*** Block opens ***

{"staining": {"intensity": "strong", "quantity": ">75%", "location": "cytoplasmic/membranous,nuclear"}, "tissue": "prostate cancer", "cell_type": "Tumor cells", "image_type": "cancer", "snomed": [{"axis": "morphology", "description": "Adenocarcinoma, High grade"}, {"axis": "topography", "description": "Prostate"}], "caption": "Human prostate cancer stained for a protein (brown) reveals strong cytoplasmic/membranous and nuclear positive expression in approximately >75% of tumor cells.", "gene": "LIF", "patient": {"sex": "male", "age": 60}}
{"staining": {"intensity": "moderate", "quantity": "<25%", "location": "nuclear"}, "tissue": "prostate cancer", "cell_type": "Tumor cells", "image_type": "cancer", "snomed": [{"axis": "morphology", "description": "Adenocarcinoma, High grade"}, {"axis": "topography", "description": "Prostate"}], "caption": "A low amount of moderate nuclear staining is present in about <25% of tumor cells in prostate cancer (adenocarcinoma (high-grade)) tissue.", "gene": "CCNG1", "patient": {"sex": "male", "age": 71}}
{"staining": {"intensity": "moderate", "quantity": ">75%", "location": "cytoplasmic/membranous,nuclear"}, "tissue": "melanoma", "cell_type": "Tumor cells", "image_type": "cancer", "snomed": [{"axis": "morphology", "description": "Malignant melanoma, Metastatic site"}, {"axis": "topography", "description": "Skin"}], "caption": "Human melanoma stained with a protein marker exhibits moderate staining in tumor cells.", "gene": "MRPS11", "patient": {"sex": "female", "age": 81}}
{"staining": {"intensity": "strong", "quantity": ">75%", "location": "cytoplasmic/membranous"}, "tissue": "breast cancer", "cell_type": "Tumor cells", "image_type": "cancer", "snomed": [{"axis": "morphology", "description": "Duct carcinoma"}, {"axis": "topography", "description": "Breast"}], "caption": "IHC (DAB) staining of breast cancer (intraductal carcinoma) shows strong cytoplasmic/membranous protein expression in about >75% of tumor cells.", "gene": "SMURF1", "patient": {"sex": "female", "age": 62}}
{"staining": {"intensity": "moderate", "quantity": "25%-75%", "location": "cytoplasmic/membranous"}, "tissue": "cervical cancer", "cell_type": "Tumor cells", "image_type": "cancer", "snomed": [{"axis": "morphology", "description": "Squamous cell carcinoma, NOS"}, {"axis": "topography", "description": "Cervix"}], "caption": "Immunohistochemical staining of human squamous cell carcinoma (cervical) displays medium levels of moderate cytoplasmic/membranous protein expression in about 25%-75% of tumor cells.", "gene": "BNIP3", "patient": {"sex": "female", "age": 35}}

*** Block closes ***

• **TO DO**
Write the entries above out again. Match them exactly.

• **ANSWER SECTION**
{"staining": {"intensity": "strong", "quantity": ">75%", "location": "cytoplasmic/membranous,nuclear"}, "tissue": "prostate cancer", "cell_type": "Tumor cells", "image_type": "cancer", "snomed": [{"axis": "morphology", "description": "Adenocarcinoma, High grade"}, {"axis": "topography", "description": "Prostate"}], "caption": "Human prostate cancer stained for a protein (brown) reveals strong cytoplasmic/membranous and nuclear positive expression in approximately >75% of tumor cells.", "gene": "LIF", "patient": {"sex": "male", "age": 60}}
{"staining": {"intensity": "moderate", "quantity": "<25%", "location": "nuclear"}, "tissue": "prostate cancer", "cell_type": "Tumor cells", "image_type": "cancer", "snomed": [{"axis": "morphology", "description": "Adenocarcinoma, High grade"}, {"axis": "topography", "description": "Prostate"}], "caption": "A low amount of moderate nuclear staining is present in about <25% of tumor cells in prostate cancer (adenocarcinoma (high-grade)) tissue.", "gene": "CCNG1", "patient": {"sex": "male", "age": 71}}
{"staining": {"intensity": "moderate", "quantity": ">75%", "location": "cytoplasmic/membranous,nuclear"}, "tissue": "melanoma", "cell_type": "Tumor cells", "image_type": "cancer", "snomed": [{"axis": "morphology", "description": "Malignant melanoma, Metastatic site"}, {"axis": "topography", "description": "Skin"}], "caption": "Human melanoma stained with a protein marker exhibits moderate staining in tumor cells.", "gene": "MRPS11", "patient": {"sex": "female", "age": 81}}
{"staining": {"intensity": "strong", "quantity": ">75%", "location": "cytoplasmic/membranous"}, "tissue": "breast cancer", "cell_type": "Tumor cells", "image_type": "cancer", "snomed": [{"axis": "morphology", "description": "Duct carcinoma"}, {"axis": "topography", "description": "Breast"}], "caption": "IHC (DAB) staining of breast cancer (intraductal carcinoma) shows strong cytoplasmic/membranous protein expression in about >75% of tumor cells.", "gene": "SMURF1", "patient": {"sex": "female", "age": 62}}
{"staining": {"intensity": "moderate", "quantity": "25%-75%", "location": "cytoplasmic/membranous"}, "tissue": "cervical cancer", "cell_type": "Tumor cells", "image_type": "cancer", "snomed": [{"axis": "morphology", "description": "Squamous cell carcinoma, NOS"}, {"axis": "topography", "description": "Cervix"}], "caption": "Immunohistochemical staining of human squamous cell carcinoma (cervical) displays medium levels of moderate cytoplasmic/membranous protein expression in about 25%-75% of tumor cells.", "gene": "BNIP3", "patient": {"sex": "female", "age": 35}}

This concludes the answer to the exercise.